Like when we indulge at a churrascaria, a Brazilian-style barbeque where the meat is brought to the table until you tell the wait-staff to stop.  At such restaurants, one has a tendency to eat too much meat.  Or maybe you’ve driven across north Texas on Interstate 40 and stopped at The Big Texan, a steakhouse restaurant in Amarillo that advertises a 72 ounce steak – free if you can finish it!  That’s 2,041 grams!  No wonder they can make that offer; I’m guessing that few customers can actually finish it.  If you can’t finish it, you have to pay $ 72 – a dollar per ounce.  As many times as I’ve passed the place, I’ve never stopped; I can’t imagine getting back in the car and continuing the drive after even trying to consume over two kilos of steak.

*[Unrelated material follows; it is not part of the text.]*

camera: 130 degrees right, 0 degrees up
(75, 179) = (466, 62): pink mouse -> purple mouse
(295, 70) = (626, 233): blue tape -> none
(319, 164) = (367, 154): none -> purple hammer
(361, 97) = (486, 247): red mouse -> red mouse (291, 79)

          But perhaps the more important lesson from this reading, is the nature of human desire.  We need to learn that the desires of our hearts can be left unfulfilled – or gratification can be delayed – and it will not harm us.  For most of us, our parents served as the messengers of this lesson.  For that, we probably resented them…and unfairly so.  For the Israelites in the wilderness in this narrative of the Torah, it was God Himself who was the messenger.

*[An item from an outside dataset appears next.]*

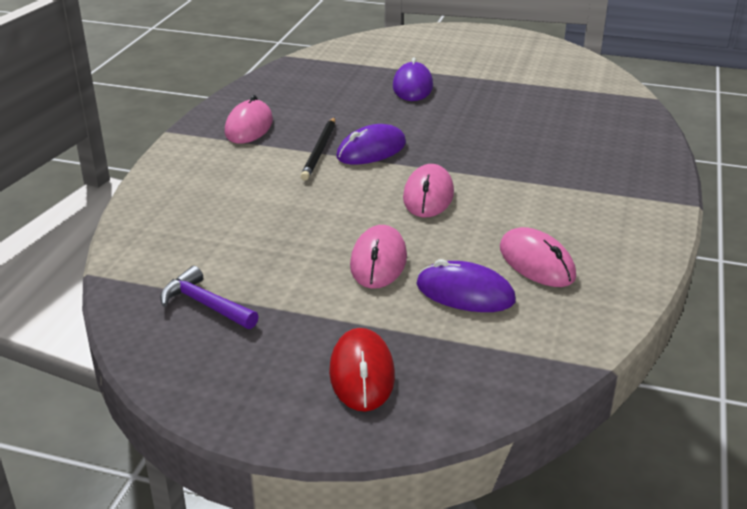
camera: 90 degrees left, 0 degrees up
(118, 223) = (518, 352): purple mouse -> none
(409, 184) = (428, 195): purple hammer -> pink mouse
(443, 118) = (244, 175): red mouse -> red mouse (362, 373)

          Some adults have had to re-learn the lesson.  I’ve met adults who act quite child-like in their pursuit of their desires.  This, even when such pursuit is at the expense of more important things.  When we are so hell-bent to get what we want, when we want it, we adults often lack someone to dispense that which we desire until it’s coming out of our noses.  Instead, we pursue it to the point where that pursuit causes us, and those closest to us, harm.  Sometimes grievous harm.  And that’s unfortunate – because it’s unnecessary.  Shabbat shalom.